C’était autour d’eux la foule minable, misérable, en haillons. Un va-et-vient intense de pauvres gens marchant vite sous l’œil froid et sévère des policemen, habiles à rechercher les vagabonds, toujours prêts à l’arrestation qui, dans ces rues mal famées, ne soulevait aucune émotion.

— Et alors, on va…

— Je connais un établissement pas trop mal.

— Avec deux portes ?

— Naturellement !

— Et c’est loin ?

— Pas trop, dans Bella Street…

— Connais pas.

— Tu ne connais rien, à Londres.

— Au fait, c’est vrai.

Les deux promeneurs marchaient encore, puis, celui qui répondait au nom de Bob poussa son compagnon au tournant d’une rue encore plus étroite et plus noire que les rues avoisinantes.

— Par là, vieux garçon… tu vas voir si la maison est confortable… le whisky chaud qu’on y donne a emprisonné du soleil…

— Du soleil, ici ? impossible.

— Si, de temps en temps…

Les deux pauvres hères, car ni Ralph ni Bob ne semblaient des gens cossus, mais bien plutôt de ces sans-travail qui pullulent à Londres et vivent d’on ne sait quelles besognes d’occasion, voire de larcins furtifs, avancèrent encore de quelques mètres. Bob, du doigt, désigna une devanture, toute tendue de rideaux :

— Voilà le comptoir, mon vieux Ralph…

— Décidément, nous entrons ?

— Nous entrons…

Déjà sur le seuil de la porte et prêt à pénétrer, Bob retenait son ami :

— Ah ! au fait, mon vieux Ralph, il y a si peu de temps que je te connais, depuis le moment où nous nous sommes accoudés ensemble au même parapet le long des berges de la Tamise, alors que, sans but apparent, tu regardais les vagues mouiller la vase du fleuve, qu’il est bon que je te prévienne. À l’intérieur de cet établissement, il ne faut rien dire… écouter si l’on veut, cela oui, ne contrarier personne…

— Police ?

— On ne sait jamais ! affirmait Bob. Tu as voyagé partout… d’après ce que tu m’as dit, tu es pour trois pfennings allemand, pour quatre sous français, pour quelques pences anglais… quelques piastres brésilien, quelques lires italien, quelques pesetas espagnol… Bref, tu as assez roulé ta bosse pour connaître à peu près toutes les polices du monde… donc, tu n’ignores pas que celle d’Angleterre est la plus terrible de toutes et la plus expéditive surtout… Ralph, mon garçon, viens…

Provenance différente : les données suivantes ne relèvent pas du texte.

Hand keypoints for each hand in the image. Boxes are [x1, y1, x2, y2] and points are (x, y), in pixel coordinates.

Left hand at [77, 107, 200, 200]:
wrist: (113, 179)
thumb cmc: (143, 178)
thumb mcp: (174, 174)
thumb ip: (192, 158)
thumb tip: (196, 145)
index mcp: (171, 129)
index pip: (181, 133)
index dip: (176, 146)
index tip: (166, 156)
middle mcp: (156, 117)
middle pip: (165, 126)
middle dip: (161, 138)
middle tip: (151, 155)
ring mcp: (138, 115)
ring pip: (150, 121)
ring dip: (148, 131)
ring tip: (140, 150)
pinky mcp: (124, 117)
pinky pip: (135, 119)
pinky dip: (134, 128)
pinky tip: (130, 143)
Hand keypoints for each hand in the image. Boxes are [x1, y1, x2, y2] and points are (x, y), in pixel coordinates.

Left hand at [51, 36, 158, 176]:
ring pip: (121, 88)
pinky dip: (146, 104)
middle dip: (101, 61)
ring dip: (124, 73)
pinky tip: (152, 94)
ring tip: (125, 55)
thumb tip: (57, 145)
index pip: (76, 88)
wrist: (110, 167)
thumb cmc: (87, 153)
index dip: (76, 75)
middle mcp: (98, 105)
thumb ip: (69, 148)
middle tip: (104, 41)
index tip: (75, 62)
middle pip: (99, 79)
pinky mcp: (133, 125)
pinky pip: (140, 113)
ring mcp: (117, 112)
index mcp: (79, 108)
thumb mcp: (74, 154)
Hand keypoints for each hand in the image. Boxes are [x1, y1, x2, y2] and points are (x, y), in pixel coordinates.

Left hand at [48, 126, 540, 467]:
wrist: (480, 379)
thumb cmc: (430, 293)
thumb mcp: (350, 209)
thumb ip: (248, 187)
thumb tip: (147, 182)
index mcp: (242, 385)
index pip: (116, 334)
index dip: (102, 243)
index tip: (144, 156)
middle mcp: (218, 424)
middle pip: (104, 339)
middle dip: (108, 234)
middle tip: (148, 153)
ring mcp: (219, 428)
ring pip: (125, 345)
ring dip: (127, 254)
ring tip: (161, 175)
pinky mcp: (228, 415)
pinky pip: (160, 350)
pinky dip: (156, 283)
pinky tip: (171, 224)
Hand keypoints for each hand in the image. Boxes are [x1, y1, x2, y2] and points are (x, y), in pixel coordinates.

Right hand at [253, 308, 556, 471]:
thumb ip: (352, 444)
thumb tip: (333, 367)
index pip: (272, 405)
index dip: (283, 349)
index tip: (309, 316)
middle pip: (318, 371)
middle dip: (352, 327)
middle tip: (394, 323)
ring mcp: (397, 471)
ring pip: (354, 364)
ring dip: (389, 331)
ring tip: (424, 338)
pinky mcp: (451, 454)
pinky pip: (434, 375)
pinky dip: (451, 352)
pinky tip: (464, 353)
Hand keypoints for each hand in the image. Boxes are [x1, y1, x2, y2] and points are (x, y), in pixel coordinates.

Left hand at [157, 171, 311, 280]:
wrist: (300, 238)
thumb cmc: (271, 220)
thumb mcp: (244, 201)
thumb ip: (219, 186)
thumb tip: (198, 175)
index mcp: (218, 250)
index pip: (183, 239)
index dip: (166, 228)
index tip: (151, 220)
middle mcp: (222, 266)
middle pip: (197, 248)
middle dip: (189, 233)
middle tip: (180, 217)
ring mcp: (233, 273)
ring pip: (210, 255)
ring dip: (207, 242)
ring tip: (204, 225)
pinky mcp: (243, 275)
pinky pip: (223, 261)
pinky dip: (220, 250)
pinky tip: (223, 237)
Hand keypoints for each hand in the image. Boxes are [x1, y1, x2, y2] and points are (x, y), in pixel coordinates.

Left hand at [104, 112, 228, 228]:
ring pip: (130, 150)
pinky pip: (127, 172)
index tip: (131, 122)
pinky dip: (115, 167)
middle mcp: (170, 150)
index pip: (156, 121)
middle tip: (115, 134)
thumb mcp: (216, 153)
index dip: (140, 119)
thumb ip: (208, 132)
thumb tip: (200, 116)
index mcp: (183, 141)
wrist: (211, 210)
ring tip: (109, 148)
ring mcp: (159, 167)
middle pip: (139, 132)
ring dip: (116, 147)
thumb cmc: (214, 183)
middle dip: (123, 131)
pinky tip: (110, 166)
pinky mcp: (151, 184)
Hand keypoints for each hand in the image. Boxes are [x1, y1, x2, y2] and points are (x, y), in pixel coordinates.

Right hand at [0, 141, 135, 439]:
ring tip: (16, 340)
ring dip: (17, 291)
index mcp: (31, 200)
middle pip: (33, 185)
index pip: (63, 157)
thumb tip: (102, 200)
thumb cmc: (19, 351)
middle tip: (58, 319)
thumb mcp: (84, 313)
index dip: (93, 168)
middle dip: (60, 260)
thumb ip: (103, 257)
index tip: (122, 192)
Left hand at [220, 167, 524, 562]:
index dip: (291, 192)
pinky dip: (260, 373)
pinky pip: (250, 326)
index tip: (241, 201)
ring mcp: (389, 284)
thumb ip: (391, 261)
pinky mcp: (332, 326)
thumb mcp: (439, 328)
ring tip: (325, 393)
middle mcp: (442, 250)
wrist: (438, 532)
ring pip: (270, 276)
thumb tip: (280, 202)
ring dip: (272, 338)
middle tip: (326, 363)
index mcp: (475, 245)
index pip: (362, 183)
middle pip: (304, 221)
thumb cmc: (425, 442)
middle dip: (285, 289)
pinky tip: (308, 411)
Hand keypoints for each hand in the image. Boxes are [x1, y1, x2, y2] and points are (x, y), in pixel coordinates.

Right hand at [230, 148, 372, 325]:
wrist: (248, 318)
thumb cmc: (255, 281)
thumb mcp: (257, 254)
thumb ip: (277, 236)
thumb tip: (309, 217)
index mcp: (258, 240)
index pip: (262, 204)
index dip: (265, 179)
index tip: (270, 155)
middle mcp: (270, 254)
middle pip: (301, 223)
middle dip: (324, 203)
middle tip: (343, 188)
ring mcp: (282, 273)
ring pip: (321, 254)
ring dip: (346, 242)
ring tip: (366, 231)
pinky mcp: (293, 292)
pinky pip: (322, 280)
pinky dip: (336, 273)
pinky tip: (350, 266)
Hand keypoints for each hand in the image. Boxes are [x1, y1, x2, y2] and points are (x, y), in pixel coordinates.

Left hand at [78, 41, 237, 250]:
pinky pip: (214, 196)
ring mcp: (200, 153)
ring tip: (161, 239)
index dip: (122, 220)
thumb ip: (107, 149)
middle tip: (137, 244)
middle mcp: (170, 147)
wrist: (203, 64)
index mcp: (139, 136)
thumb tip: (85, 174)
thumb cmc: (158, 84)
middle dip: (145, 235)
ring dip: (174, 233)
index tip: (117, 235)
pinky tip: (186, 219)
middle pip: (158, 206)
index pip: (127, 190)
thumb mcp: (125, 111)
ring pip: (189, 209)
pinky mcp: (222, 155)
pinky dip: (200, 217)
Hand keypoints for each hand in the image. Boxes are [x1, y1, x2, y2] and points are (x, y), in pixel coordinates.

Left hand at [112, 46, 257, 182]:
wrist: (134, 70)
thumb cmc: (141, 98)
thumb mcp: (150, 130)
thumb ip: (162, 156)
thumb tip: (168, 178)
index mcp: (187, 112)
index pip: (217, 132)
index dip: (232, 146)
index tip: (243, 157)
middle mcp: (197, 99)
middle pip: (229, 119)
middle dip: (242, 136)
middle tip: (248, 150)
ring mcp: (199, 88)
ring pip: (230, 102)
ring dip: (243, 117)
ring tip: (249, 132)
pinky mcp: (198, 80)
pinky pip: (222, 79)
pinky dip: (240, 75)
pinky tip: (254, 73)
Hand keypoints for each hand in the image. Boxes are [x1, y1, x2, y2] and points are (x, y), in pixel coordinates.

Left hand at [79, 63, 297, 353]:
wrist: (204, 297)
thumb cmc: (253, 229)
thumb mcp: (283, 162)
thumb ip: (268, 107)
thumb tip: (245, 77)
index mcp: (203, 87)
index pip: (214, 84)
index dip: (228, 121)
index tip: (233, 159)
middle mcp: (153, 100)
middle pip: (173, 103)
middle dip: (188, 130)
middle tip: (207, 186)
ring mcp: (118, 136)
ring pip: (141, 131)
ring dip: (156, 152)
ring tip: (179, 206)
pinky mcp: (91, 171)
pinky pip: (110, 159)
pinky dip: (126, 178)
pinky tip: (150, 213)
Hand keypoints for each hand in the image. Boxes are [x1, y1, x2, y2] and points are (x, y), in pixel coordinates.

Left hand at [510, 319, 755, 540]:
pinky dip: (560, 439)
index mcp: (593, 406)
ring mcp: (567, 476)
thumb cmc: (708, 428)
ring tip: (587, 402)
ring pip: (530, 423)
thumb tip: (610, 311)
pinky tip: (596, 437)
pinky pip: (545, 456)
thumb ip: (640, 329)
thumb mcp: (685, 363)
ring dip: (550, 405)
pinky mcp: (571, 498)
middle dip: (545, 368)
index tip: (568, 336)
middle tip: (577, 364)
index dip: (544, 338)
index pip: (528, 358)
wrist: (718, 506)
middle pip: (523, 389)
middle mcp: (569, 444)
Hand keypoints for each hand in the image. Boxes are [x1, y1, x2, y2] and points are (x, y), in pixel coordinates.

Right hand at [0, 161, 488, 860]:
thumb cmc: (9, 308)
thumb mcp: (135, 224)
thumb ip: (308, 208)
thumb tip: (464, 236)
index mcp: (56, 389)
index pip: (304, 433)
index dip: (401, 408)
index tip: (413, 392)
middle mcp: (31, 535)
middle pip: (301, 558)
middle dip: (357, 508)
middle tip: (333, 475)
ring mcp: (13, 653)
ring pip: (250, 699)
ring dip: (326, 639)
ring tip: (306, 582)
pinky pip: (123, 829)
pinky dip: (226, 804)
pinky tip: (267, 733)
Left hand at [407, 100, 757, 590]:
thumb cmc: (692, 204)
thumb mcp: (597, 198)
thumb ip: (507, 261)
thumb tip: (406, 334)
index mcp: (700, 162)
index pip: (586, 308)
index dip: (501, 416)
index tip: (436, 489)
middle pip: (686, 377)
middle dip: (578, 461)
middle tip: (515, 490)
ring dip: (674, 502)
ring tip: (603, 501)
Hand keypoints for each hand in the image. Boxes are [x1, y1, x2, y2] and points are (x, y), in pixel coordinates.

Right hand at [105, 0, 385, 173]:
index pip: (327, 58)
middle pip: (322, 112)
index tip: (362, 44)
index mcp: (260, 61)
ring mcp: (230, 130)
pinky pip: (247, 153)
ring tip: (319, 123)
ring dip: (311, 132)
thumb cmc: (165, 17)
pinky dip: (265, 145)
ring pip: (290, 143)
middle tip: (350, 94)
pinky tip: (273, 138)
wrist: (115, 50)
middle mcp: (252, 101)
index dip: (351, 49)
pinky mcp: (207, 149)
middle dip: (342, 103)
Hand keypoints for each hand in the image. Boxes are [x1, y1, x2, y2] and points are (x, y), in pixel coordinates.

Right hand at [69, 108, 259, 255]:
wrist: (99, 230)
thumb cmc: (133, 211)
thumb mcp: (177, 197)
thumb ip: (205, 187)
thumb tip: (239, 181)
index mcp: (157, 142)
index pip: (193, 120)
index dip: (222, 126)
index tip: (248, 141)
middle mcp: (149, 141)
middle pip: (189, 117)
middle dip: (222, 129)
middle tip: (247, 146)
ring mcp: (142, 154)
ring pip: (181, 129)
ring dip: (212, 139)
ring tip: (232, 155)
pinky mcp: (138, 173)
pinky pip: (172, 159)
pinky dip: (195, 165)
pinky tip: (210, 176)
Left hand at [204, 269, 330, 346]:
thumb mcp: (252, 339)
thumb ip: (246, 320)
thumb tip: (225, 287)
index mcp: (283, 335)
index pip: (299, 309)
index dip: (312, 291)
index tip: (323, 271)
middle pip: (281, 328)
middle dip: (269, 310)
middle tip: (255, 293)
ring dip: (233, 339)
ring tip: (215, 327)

Bob, en habitué des lieux, ouvrit la porte du bar et fit entrer son compagnon.

***

Étrange, ce Ralph qui pénétrait maintenant dans cet établissement de Whitechapel, brillamment éclairé par les becs de gaz…

Il apparaissait à la lumière crue, coiffé d’une courte casquette de jockey dont la visière déchirée barrait la moitié du visage, sans nul linge autour du cou et à demi engoncé dans une sorte d’énorme paletot, de nuance marron jadis, à présent verdâtre, jaunâtre, usé, déformé, lamentable… Son pantalon s’effilochait sur des bottines fines, ramassées quelque part évidemment, des bottines à boutons, dont les boutons étaient absents, des bottines vernies dont le vernis était craquelé et qu’une magistrale entaille au canif avait provisoirement agrandi, rajusté au pied du personnage…

Si Ralph ne semblait pas riche, Bob, son introducteur, son ami de rencontre, comme il l’avait dit lui-même, ne payait pas plus de mine.